▶ [Assigned task]:
In the entries below, change every "series" to "data series" and keep everything else the same. Leave out the pictures when you give the lines again.

Rendered chart images
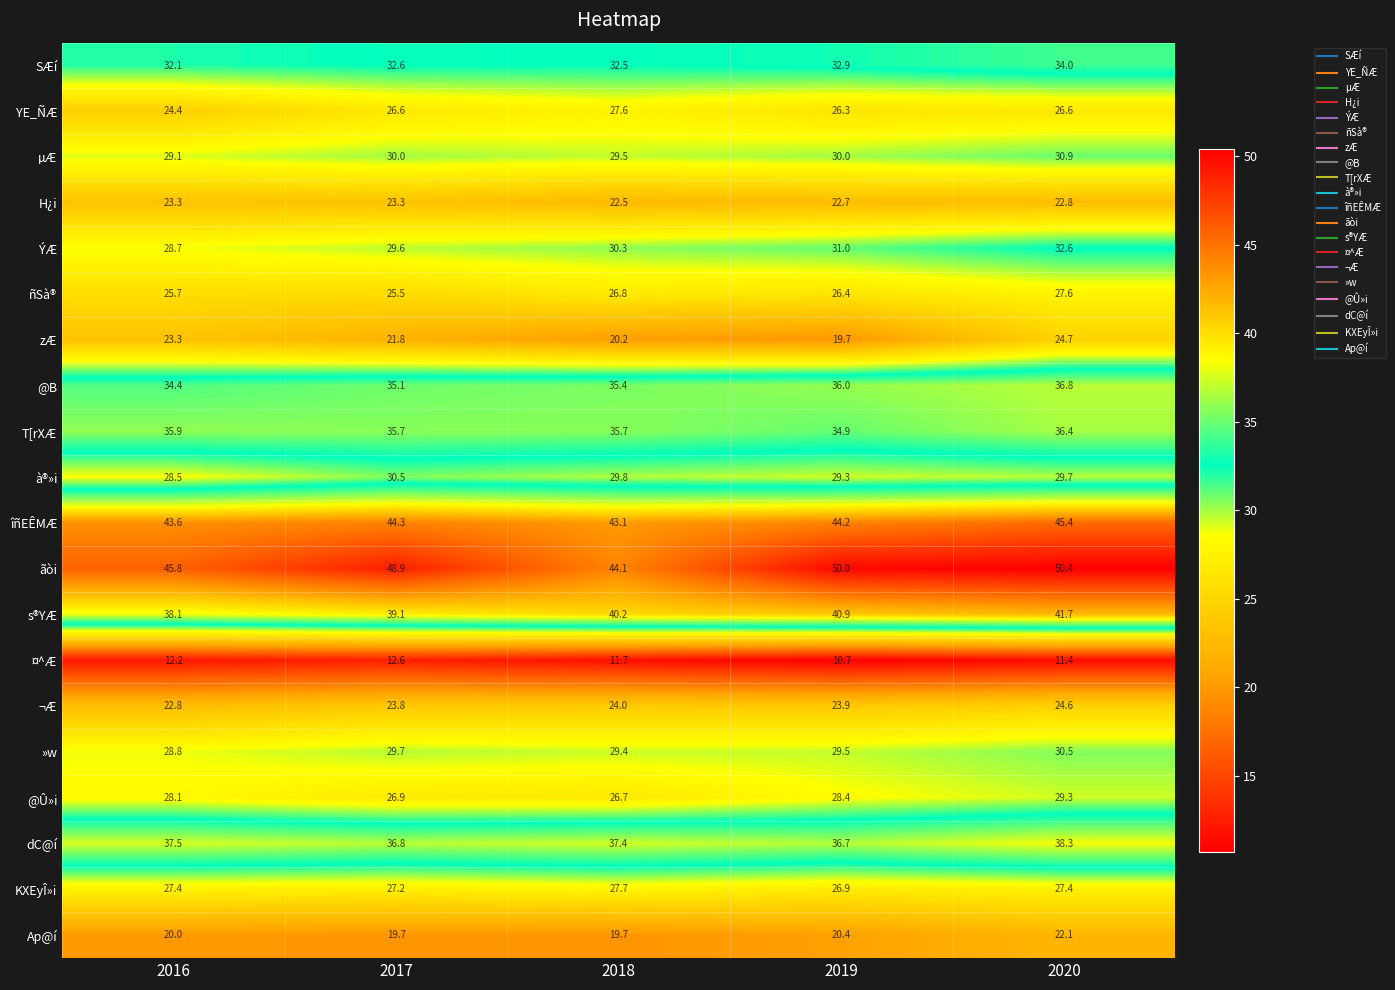

What is the sum of all µÆ values?

149.5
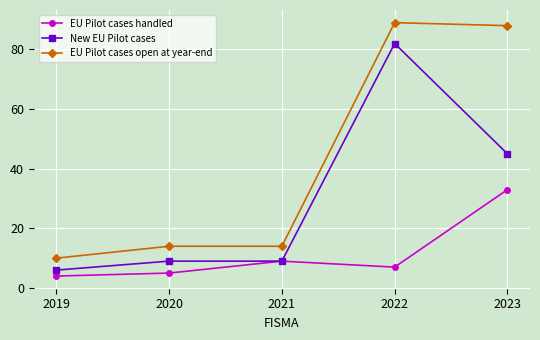

What are all the series names shown in the legend?

EU Pilot cases handled, New EU Pilot cases, EU Pilot cases open at year-end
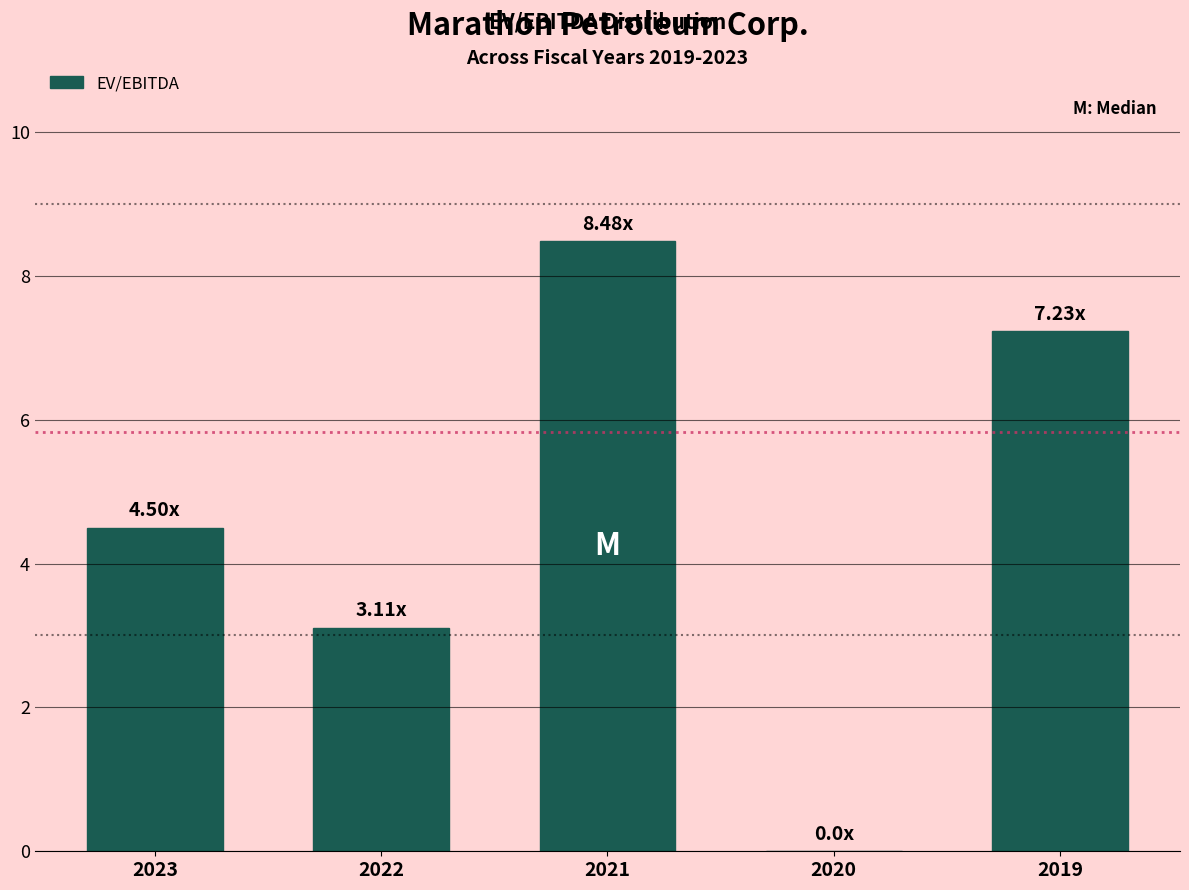

What is the sum of all values?

23.3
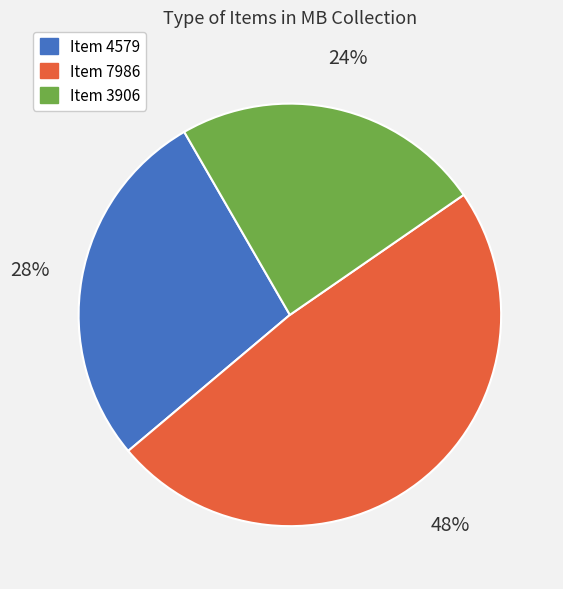

Is it true that Item 4579 is 34% of the pie?

False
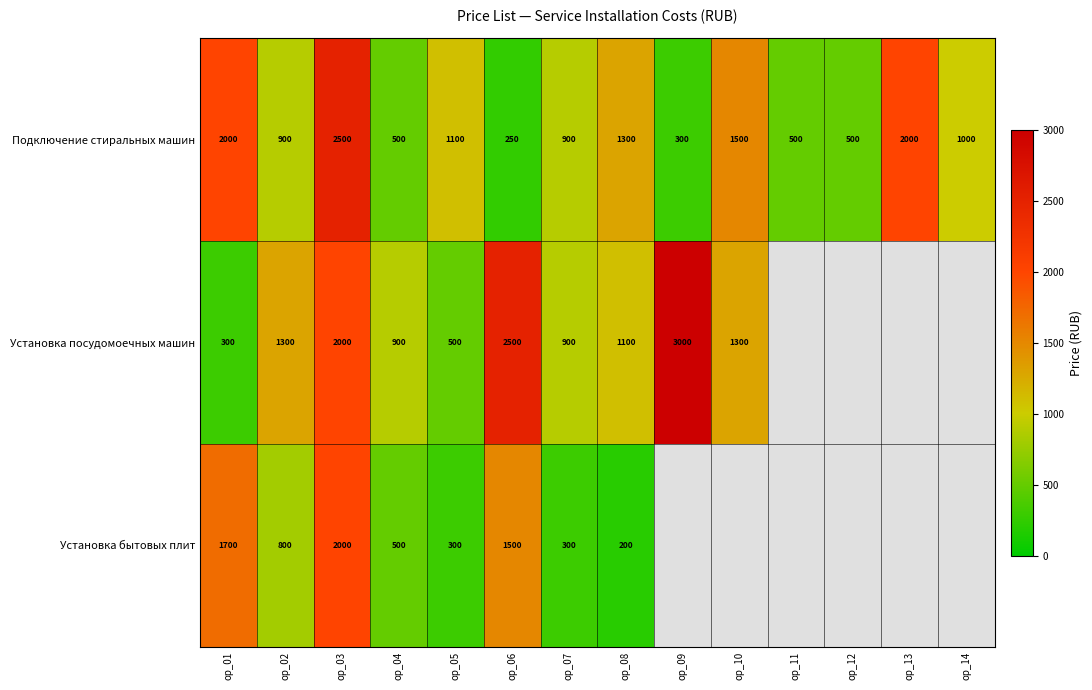

At op_06, list the series in order from largest to smallest.

Установка посудомоечных машин, Установка бытовых плит, Подключение стиральных машин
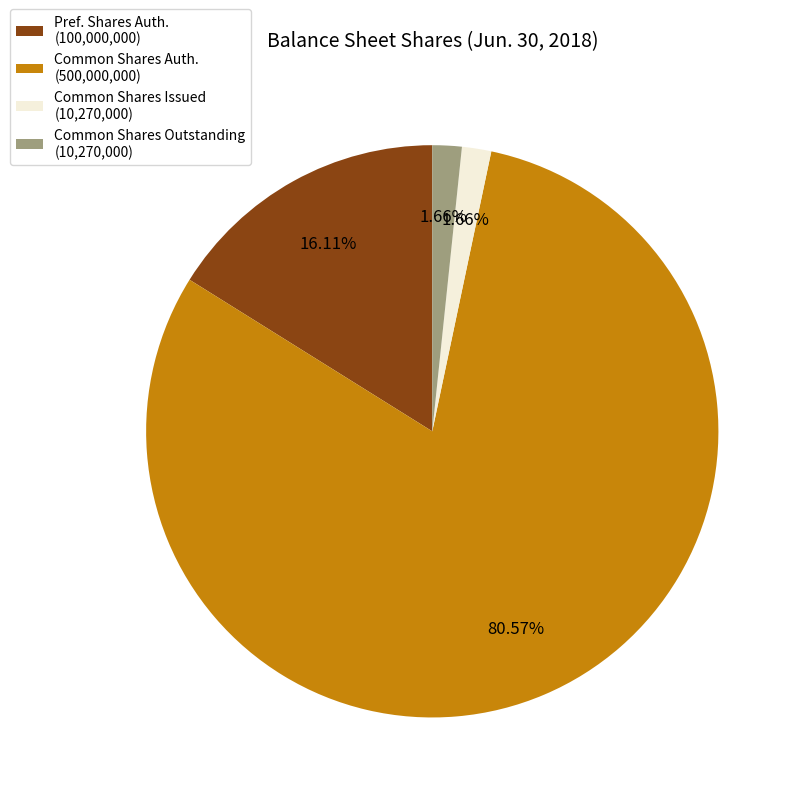

Which category accounts for the majority?

Common Shares Auth. (500,000,000)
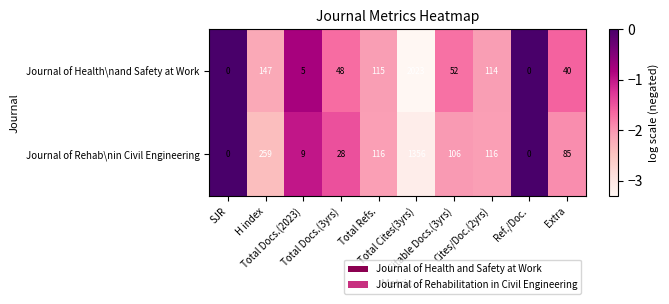

What is the difference between the maximum and minimum values in the Journal of Health\nand Safety at Work series?

2023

▶ [Task response]:
What is the sum of all µÆ values?

149.5

What are all the data series names shown in the legend?

EU Pilot cases handled, New EU Pilot cases, EU Pilot cases open at year-end

What is the sum of all values?

23.3

Is it true that Item 4579 is 34% of the pie?

False

At op_06, list the data series in order from largest to smallest.

Установка посудомоечных машин, Установка бытовых плит, Подключение стиральных машин

Which category accounts for the majority?

Common Shares Auth. (500,000,000)

What is the difference between the maximum and minimum values in the Journal of Health\nand Safety at Work data series?

2023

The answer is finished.